[Start of Attachment]

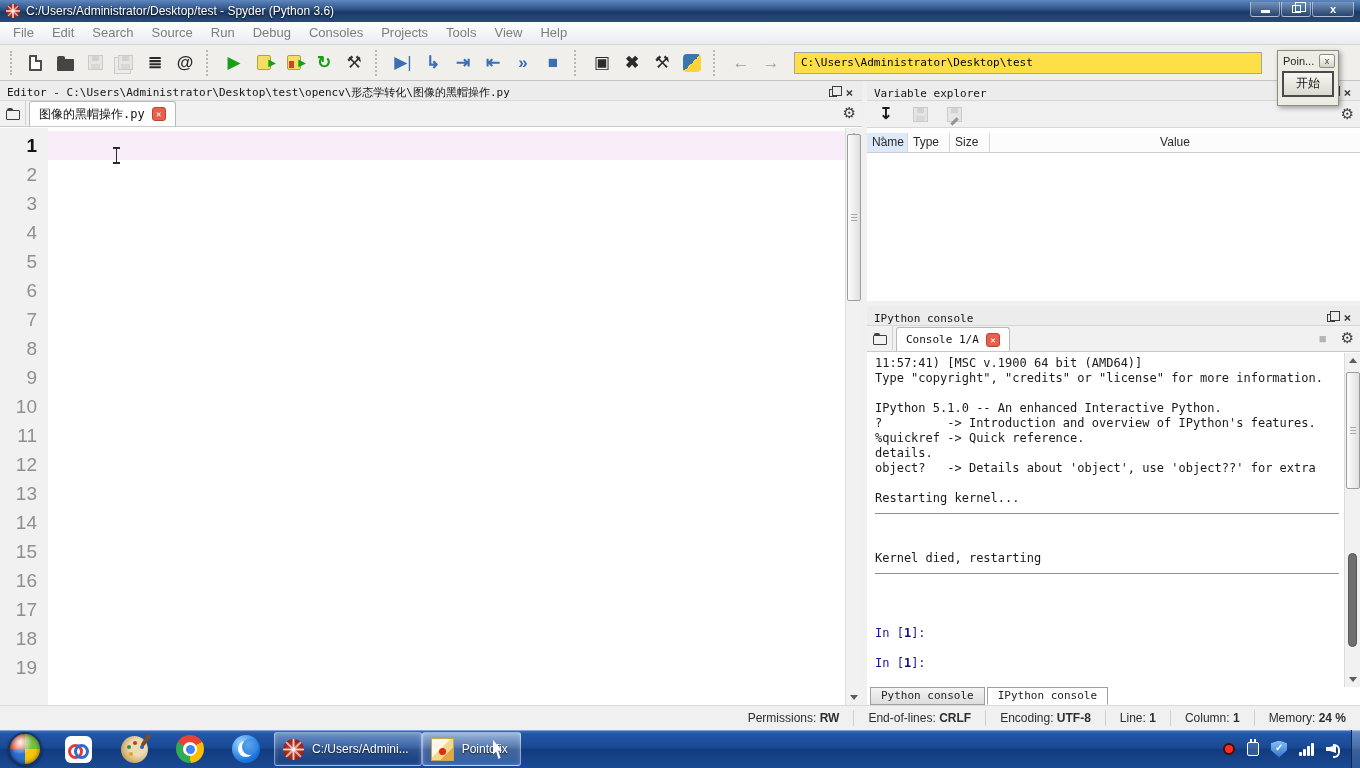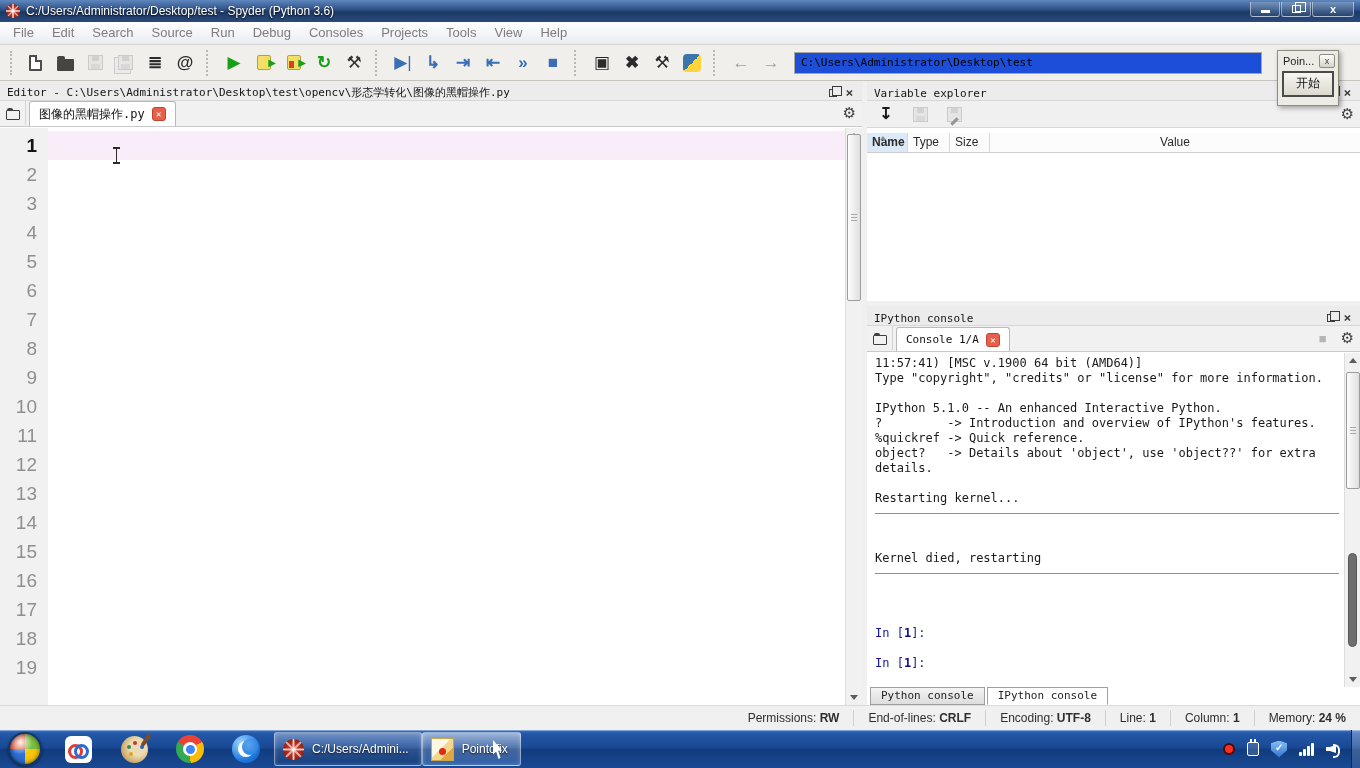--- a/index.html
+++ b/index.html
@@ -38,21 +38,21 @@
   
   #toolbar { position:absolute; left:0; top:45px; width:1360px; height:36px;
     background:#f1efec; border-bottom:1px solid #c7c4bf;
     display:flex; align-items:center; padding-left:10px; }
   .tb-handle { width:4px; height:24px; border-left:2px dotted #b9b6b0; margin-right:6px; }
   .tb-btn { width:30px; height:28px; display:flex; align-items:center; justify-content:center;
     font-size:17px; line-height:1; }
   .tb-btn.bold { font-weight:bold; }
   .tb-btn.disabled { opacity:.5; }
   .tb-sep { width:9px; height:26px; border-left:2px dotted #bbb8b2; margin:0 4px 0 6px; }
-  .addr-input { width:468px; height:22px; border:1px solid #a9a7a2; background:#1d4ed8;
+  .addr-input { width:468px; height:22px; border:1px solid #a9a7a2; background:#fde047;
     font-family:"DejaVu Sans Mono",monospace; font-size:11px; padding:8px 6px; margin:0 8px; }
   
   .ic-page { width:13px; height:16px; background:#fff; border:2px solid #4c4c4c; border-radius:1px; position:relative; }
   .ic-page::after { content:''; position:absolute; top:-2px; right:-2px; width:5px; height:5px;
     background:#f1efec; border-left:2px solid #4c4c4c; border-bottom:2px solid #4c4c4c; }
   .ic-folder { width:17px; height:12px; background:#454543; border-radius:1px; position:relative; margin-top:4px; }
   .ic-folder::before { content:''; position:absolute; top:-3px; left:0; width:8px; height:3px; background:#454543; border-radius:2px 2px 0 0; }
   .ic-floppy { width:15px; height:15px; background:#dcdcdc; border:1px solid #a8a8a8; position:relative; }
   .ic-floppy::before { content:''; position:absolute; top:0; left:3px; width:7px; height:5px; background:#b5b5b5; }
   .ic-floppy::after { content:''; position:absolute; bottom:0; left:2px; width:9px; height:5px; background:#c2c2c2; }
@@ -125,21 +125,21 @@
   
   #right-col { position:absolute; left:867px; top:0; width:531px; height:624px; }
 
   #varexp { position:absolute; left:0; top:0; width:493px; height:220px; background:#fff; }
   #vx-toolbar { height:27px; background:#f0f0f0; border-bottom:1px solid #d7d7d7;
     display:flex; align-items:center; padding-left:8px; gap:12px; }
   #vx-toolbar .tb-btn { width:22px; }
   #vx-head { display:flex; height:20px; border-bottom:1px solid #cfcfcf; background:#fcfcfc; margin-top:5px; }
   .vx-col { border-right:1px solid #d8d8d8; font-size:12px; color:#2b2b2b; line-height:19px;
     padding-left:5px; position:relative; }
-  .vx-col.c0 { width:41px; background:#dce9f9;font-weight:bold; }
+  .vx-col.c0 { width:41px; background:#dce9f9; }
   .vx-col.c0::after { content:''; position:absolute; top:0px; left:13px;
     border:3px solid transparent; border-bottom:4px solid #8a8a8a; }
   .vx-col.c1 { width:42px; } .vx-col.c2 { width:40px; }
   .vx-col.c3 { flex:1; text-align:center; border-right:none; padding-left:0; }
 
   #console { position:absolute; left:0; top:225px; width:493px; height:399px; background:#fff; }
   #console-out { position:absolute; left:0; top:47px; right:16px; bottom:18px; overflow:hidden;
     padding:3px 0 0 8px; font-family:"DejaVu Sans Mono",monospace; font-size:12px; color:#1a1a1a; }
   .c-line { white-space:pre; height:15px; line-height:15px; }
   .c-line .p { color:#15159b; } .c-line .num { color:#0d0d8c; font-weight:bold; }
@@ -438,22 +438,22 @@
         <span class="console-stop">■</span>
         <span class="gear" style="margin-left:0;">⚙</span>
       </div>
       <div id="console-out">
           <div class="c-line">11:57:41) [MSC v.1900 64 bit (AMD64)]</div>
           <div class="c-line">Type "copyright", "credits" or "license" for more information.</div>
           <div class="c-line">&nbsp;</div>
           <div class="c-line">IPython 5.1.0 -- An enhanced Interactive Python.</div>
           <div class="c-line">?         -&gt; Introduction and overview of IPython's features.</div>
           <div class="c-line">%quickref -&gt; Quick reference.</div>
+          <div class="c-line">details.</div>
           <div class="c-line">object?   -&gt; Details about 'object', use 'object??' for extra</div>
-          <div class="c-line">details.</div>
           <div class="c-line">&nbsp;</div>
           <div class="c-line">Restarting kernel...</div>
           <div class="c-rule"></div>
           <div class="c-line">&nbsp;</div>
           <div class="c-line">&nbsp;</div>
           <div class="c-line">Kernel died, restarting</div>
           <div class="c-rule"></div>
           <div class="c-line">&nbsp;</div>
           <div class="c-line">&nbsp;</div>
           <div class="c-line">&nbsp;</div>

[End of Attachment]

Request: Check each line above for the word "items", and give only the number of lines that contain it.

Exercise solution: 3